Record excerpts
======

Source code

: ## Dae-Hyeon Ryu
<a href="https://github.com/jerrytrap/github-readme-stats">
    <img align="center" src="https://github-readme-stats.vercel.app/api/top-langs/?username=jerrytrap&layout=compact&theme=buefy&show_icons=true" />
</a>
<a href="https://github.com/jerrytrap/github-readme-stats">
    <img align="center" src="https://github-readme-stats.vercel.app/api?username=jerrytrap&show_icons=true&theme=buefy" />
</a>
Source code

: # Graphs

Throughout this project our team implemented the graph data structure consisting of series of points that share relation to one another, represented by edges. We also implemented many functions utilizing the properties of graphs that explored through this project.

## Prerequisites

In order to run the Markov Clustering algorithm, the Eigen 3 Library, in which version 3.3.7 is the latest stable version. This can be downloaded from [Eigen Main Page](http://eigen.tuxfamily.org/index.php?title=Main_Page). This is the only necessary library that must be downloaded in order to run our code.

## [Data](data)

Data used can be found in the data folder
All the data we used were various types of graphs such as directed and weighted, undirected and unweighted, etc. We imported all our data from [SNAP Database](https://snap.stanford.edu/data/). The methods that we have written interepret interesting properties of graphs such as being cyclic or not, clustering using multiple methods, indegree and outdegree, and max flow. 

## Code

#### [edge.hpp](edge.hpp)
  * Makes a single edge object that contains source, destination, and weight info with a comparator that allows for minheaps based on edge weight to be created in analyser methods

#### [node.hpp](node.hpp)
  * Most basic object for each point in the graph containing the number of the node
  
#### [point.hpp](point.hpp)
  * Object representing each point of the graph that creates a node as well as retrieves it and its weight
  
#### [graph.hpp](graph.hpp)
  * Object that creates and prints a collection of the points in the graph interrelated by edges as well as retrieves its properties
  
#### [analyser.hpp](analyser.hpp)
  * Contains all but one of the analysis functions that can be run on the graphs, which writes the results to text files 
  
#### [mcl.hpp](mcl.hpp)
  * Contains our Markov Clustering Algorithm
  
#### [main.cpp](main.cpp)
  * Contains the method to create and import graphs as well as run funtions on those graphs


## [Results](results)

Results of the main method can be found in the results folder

======

Activity
Match on "results": copy every line in the records that has it.

Solution to this exercise
  * Contains all but one of the analysis functions that can be run on the graphs, which writes the results to text files 
## [Results](results)
Results of the main method can be found in the results folder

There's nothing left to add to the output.